Writing 10,000 rows with 10 columns takes on my computer (core i5) app. 70 seconds.
import win32com.client
import time
#create data array
row = range(0,10)
i = 0
data_array = []
while i < 10000:
data_array.append(row)
i += 1
#write the array to an excel file
excel = win32com.client.Dispatch("Excel.Application")
excel.Visible = True
excel.ScreenUpdating = False
book = excel.Workbooks.Add()
sheet = book.Worksheets(1)
#single loop, writing a row to a range
print "Writing using win32com.client"
start = time.time()
row = 0
for line in data_array:
row += 1
sheet.Range(sheet.Cells(row,1), sheet.Cells(row, len(line))).Value = line
print "Processing time: " + str(time.time() - start) + " seconds."
print "Completed: " + str(time.time() - start) + " seconds."
excel.ScreenUpdating = True
sheet = None
book = None
excel.Quit()
excel = None
openpyxl
Is a bit faster, but still not great. This module is slow on transfering the data to the excel memory object, but save it really fast. It creates the 10,000 lines with 10 columns in 22.3 seconds, and saves the file in another 0.5 seconds. When I test this with 100,000 rows and 10 columns. The data is created in 228.3 seconds, and saving the file is done in another 2.9 seconds. Fairly slow, but the file saving is fast. Hence openpyxl is probably good for making changes (formatting) to existing data, although I have not testing this yet.
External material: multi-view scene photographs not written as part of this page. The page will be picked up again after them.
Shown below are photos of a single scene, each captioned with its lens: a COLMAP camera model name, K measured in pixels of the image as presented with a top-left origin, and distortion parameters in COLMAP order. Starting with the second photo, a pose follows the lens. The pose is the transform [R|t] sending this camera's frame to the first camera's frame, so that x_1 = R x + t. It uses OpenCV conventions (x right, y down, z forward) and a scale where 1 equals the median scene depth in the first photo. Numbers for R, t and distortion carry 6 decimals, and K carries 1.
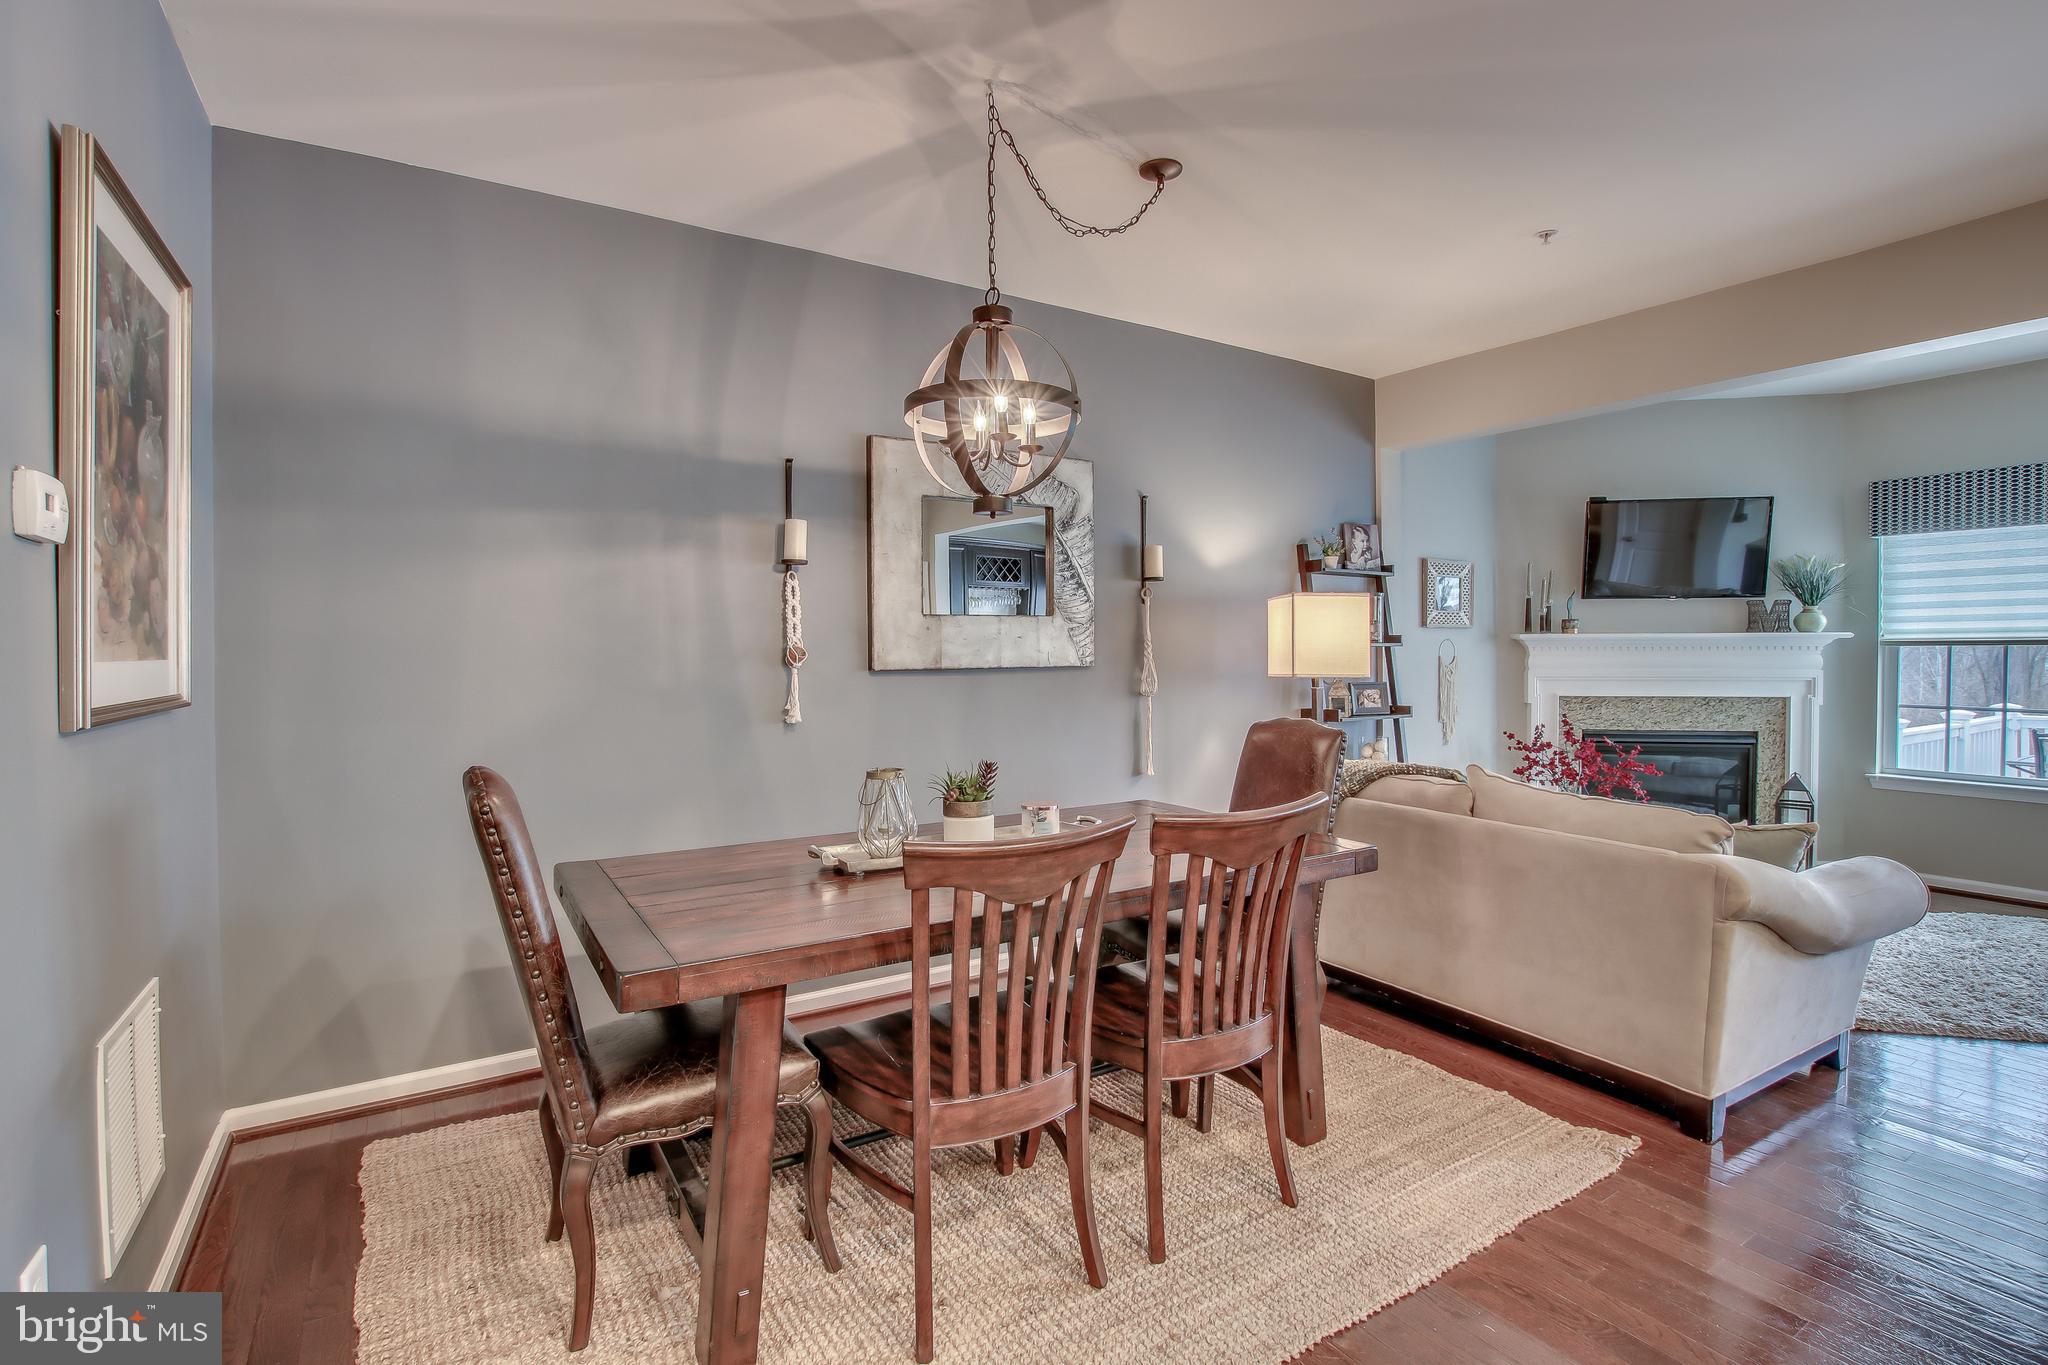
lens RADIAL K [[964.7, 0, 1016.6], [0, 964.7, 663.7], [0, 0, 1]] dist [-0.021845, -0.000152]
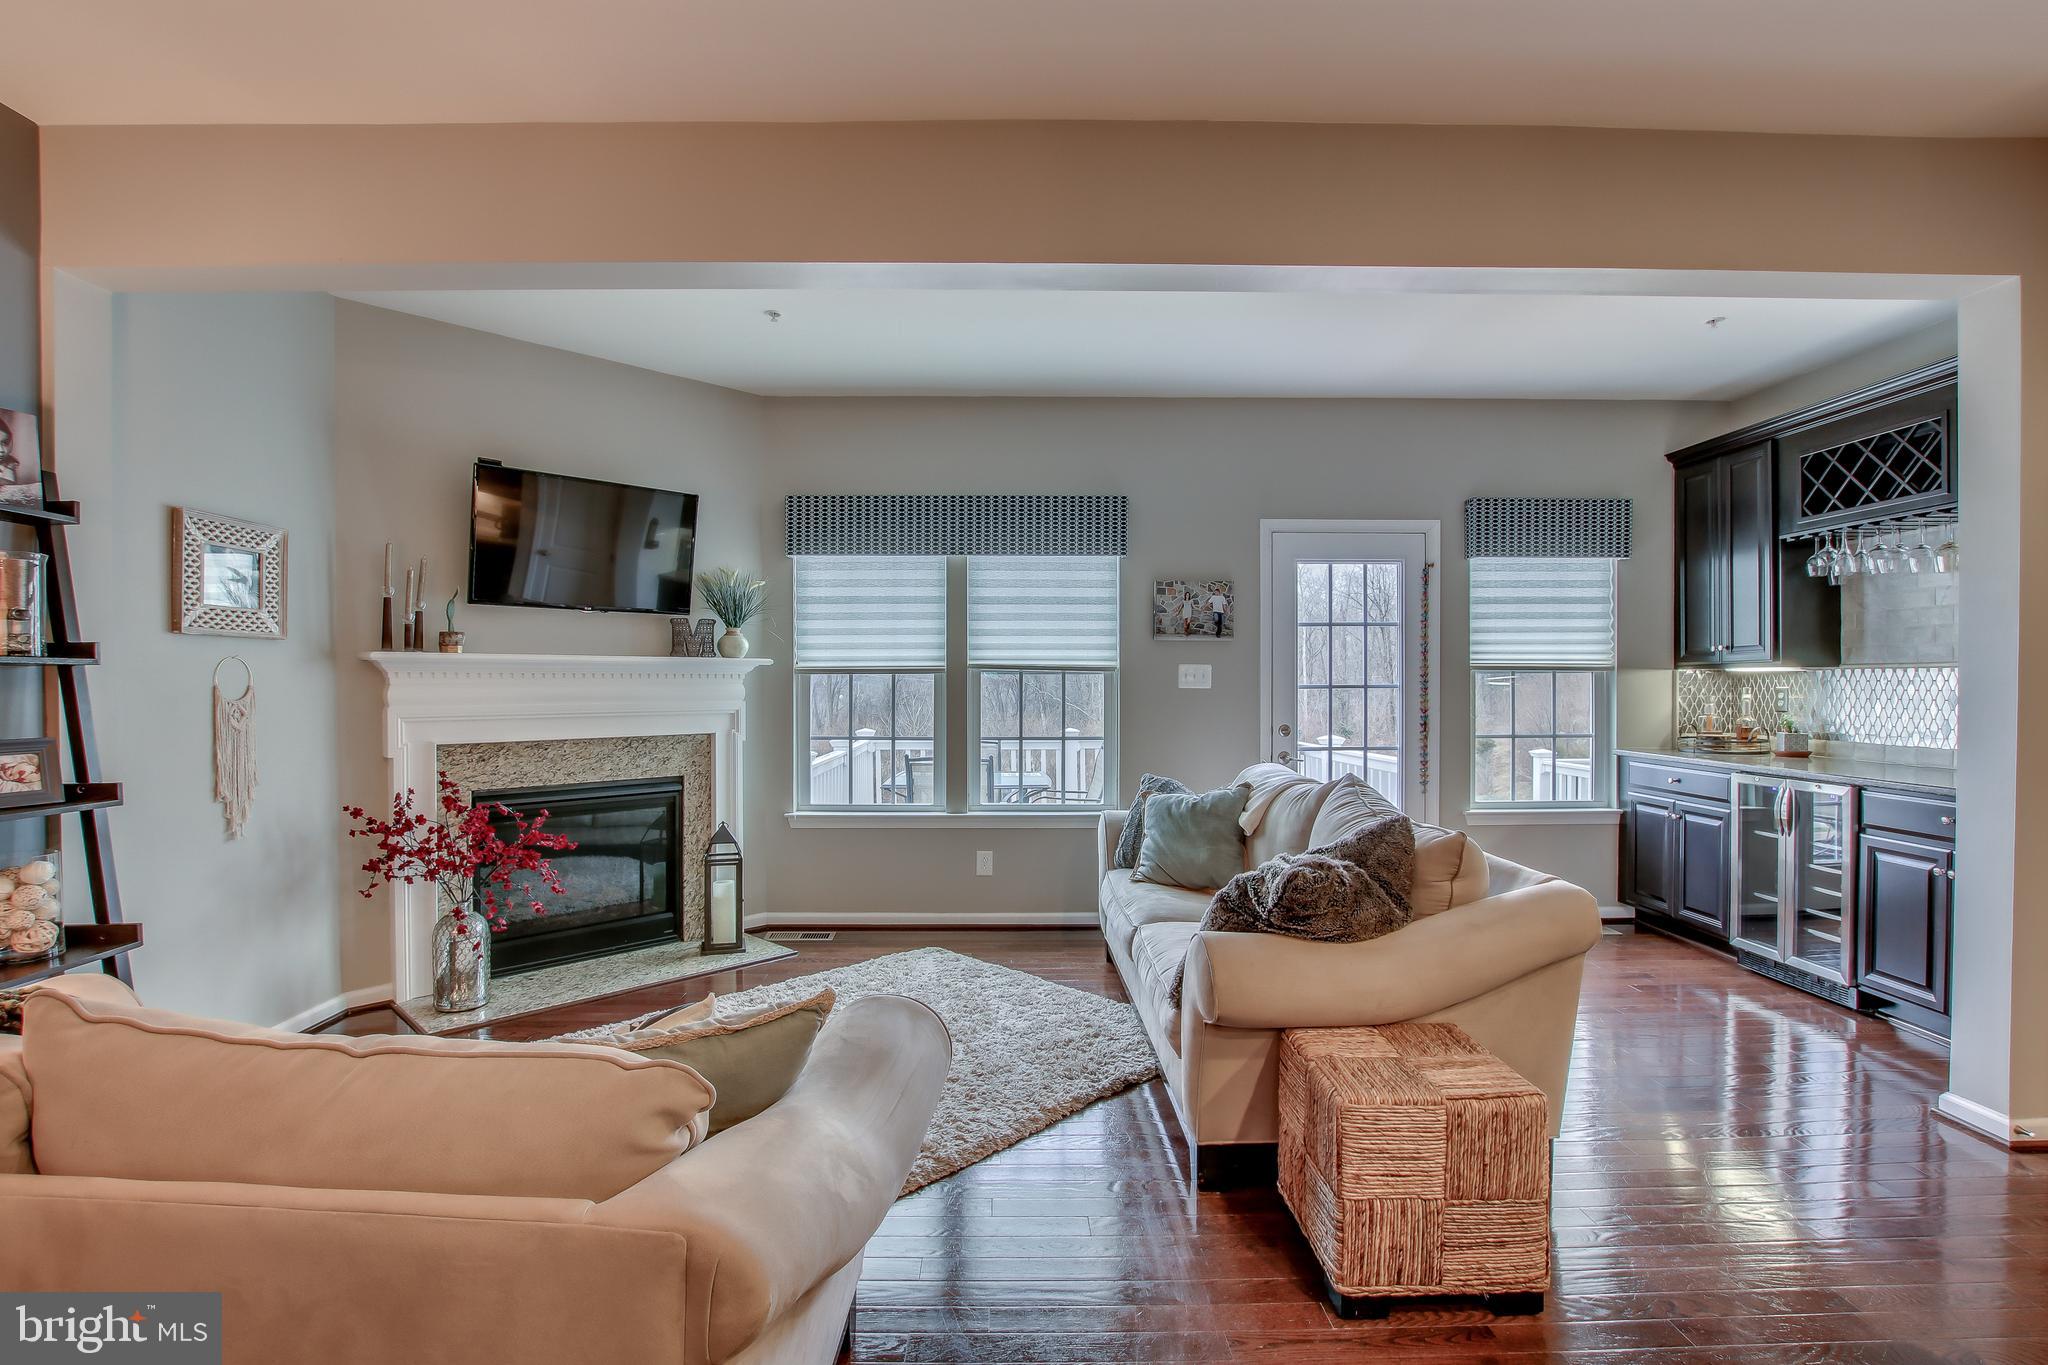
lens RADIAL K [[964.7, 0, 1020.7], [0, 964.7, 687.6], [0, 0, 1]] dist [-0.021845, -0.000152]
pose [[0.522954, -0.002464, 0.852357, 0.213935], [0.012763, 0.999906, -0.004940, 0.001846], [-0.852265, 0.013462, 0.522937, 0.305027]]
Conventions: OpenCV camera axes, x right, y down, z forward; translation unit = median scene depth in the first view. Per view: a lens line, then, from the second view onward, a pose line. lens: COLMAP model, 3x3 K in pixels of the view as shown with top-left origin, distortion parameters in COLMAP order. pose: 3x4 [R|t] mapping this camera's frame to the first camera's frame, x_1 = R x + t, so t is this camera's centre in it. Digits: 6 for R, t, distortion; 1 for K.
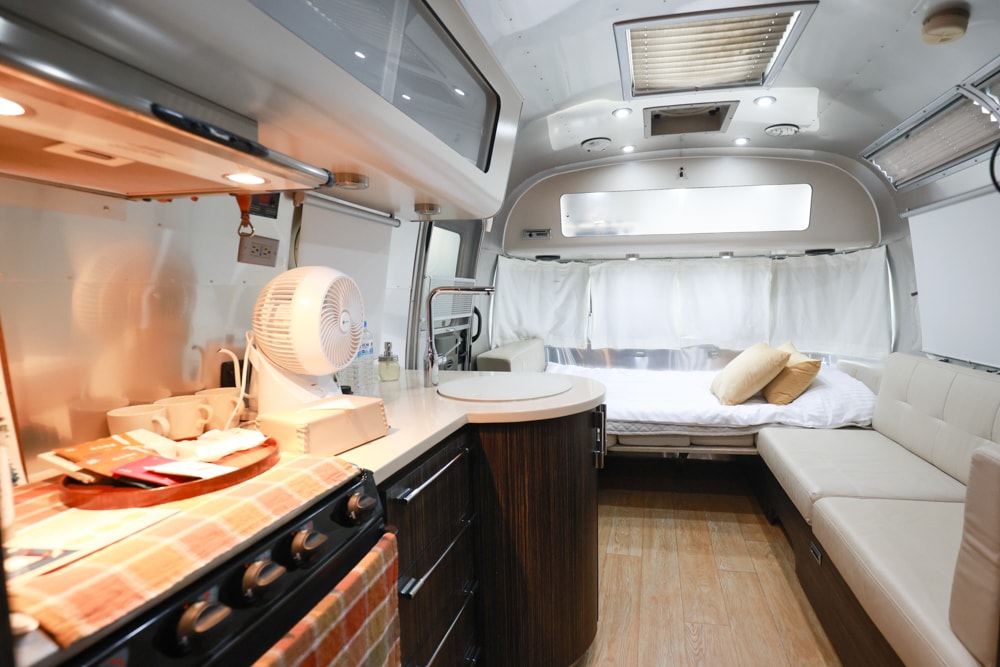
lens RADIAL K [[492.5, 0, 569.1], [0, 492.5, 309.7], [0, 0, 1]] dist [-0.001283, -0.020749]
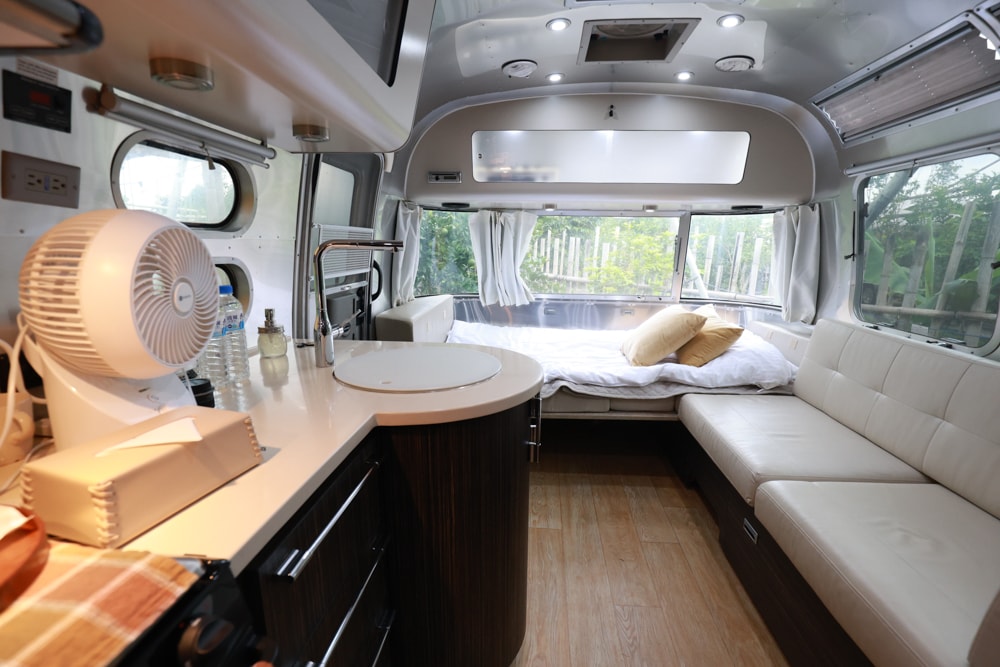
lens RADIAL K [[474.2, 0, 517.3], [0, 474.2, 330.3], [0, 0, 1]] dist [-0.032123, 0.009189]
pose [[0.993595, 0.000821, 0.112994, -0.046448], [-0.017632, 0.988850, 0.147868, -0.017001], [-0.111613, -0.148913, 0.982531, 0.181048]]
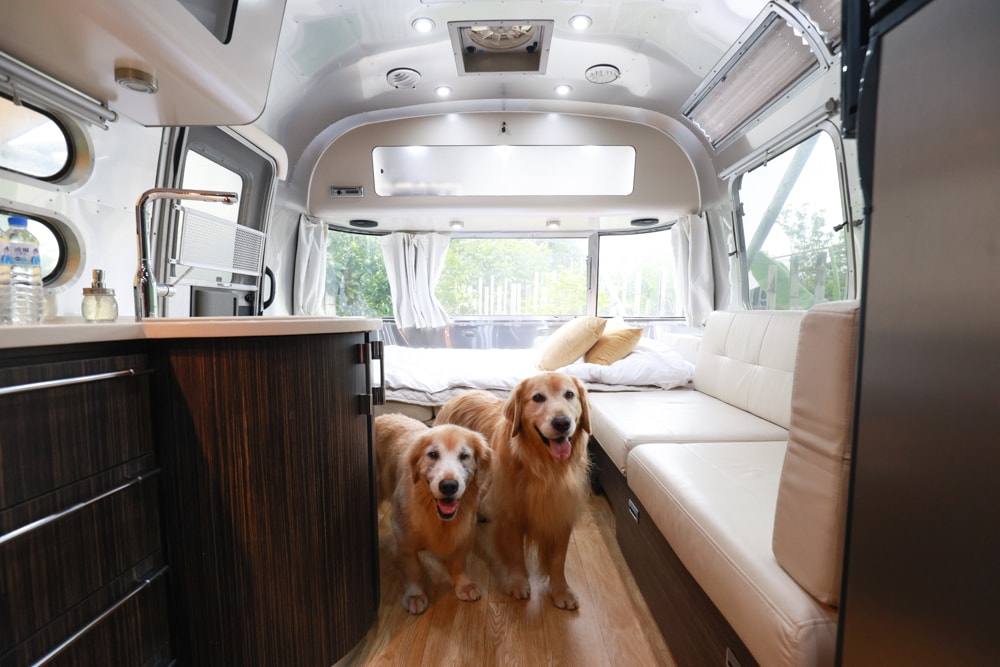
lens RADIAL K [[468.6, 0, 518.3], [0, 468.6, 329.0], [0, 0, 1]] dist [-0.023741, 0.000692]
pose [[0.983184, -0.005564, 0.182532, 0.122591], [0.005581, 0.999984, 0.000425, 0.140054], [-0.182532, 0.000600, 0.983200, 0.169235]]
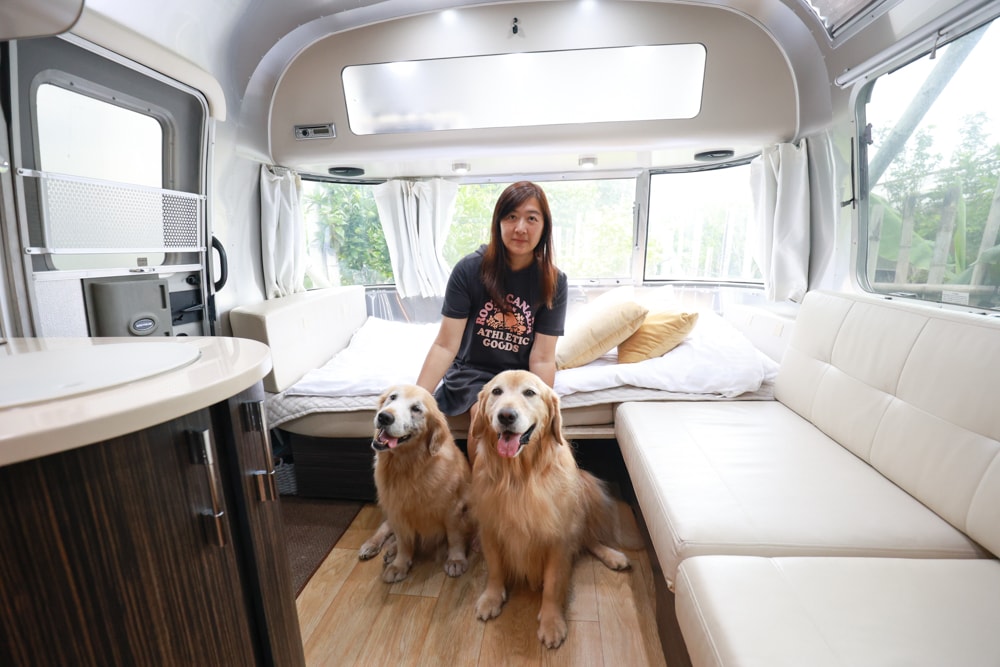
lens RADIAL K [[467.7, 0, 513.0], [0, 467.7, 336.3], [0, 0, 1]] dist [-0.039032, 0.009542]
pose [[0.997541, -0.028986, 0.063810, 0.234980], [0.019042, 0.988310, 0.151266, 0.053602], [-0.067449, -0.149679, 0.986431, 0.443856]]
Another advantage is that coding with openpyxl is easier then using win32com.client.
import openpyxl
import sys
import time
#create data array
row = range(0,10)
i = 0
data_array = []
while i < 10000:
data_array.append(row)
i += 1
#create an excel workbook and sheet object
book = openpyxl.Workbook(optimized_write = True)
#single loop, writing rows
start = time.time()
print "Writing with single loop using openpyxl"
sheet = book.create_sheet()
for line in data_array:
sheet.append(line)
print "Processing time: " + str(time.time() - start) + " seconds."
#close and save the file.
book.save('openpyxl.xlsx')
print "Total time: " + str(time.time() - start) + " seconds."
I am facing another issue with openpyxl. In my real tool, openpyxl is having problems with saving big amounts of data (> 10,000 rows). This I have not figured out yet, and maybe I won't bother to look further in to it.
PyExcelerate
This one is first of all fast. It creates the 10,000 rows and 10 columns in just 0.17 seconds. Saving the file however takes 2.2 seconds. By far the fastest option of the three. When I try to save 100,000 rows and 10 columns with this module, the excel data is created in just 1.8 seconds. However saving the file now takes 21.7 seconds. Hence, this module is really fast, but there is a penalty in writing the file. Overall still the fastest of them all. Another advantage of PyExcelerate is that coding is very easy, easier again as openpyxl.
import pyexcelerate
import sys
import time
#create data array
row = range(0,10)
i = 0
data_array = []
while i < 10000:
data_array.append(row)
i += 1
print sys.version
#create an excel workbook and sheet object
book = pyexcelerate.Workbook()
#single loop, writing rows
start = time.time()
print "Writing with single loop using PyExcelerate"
book.new_sheet("data", data = data_array)
print "Processing time: " + str(time.time() - start) + " seconds."
#close and save the file.
book.save('pyexcelerate.xlsx')
print "Total time: " + str(time.time() - start) + " seconds."
So my conclusion is that PyExcelerate is by far the fastest. The advantage of win32com.client is that the created excel file can be openend in excel to make the created data available for the user to start working with it. Openpyxl could be interesting to make style changes after creating it. However, I have not tested this yet. Hence, it could be beneficial to combine win32com.client, openpyxl and PyExcelerate in one application.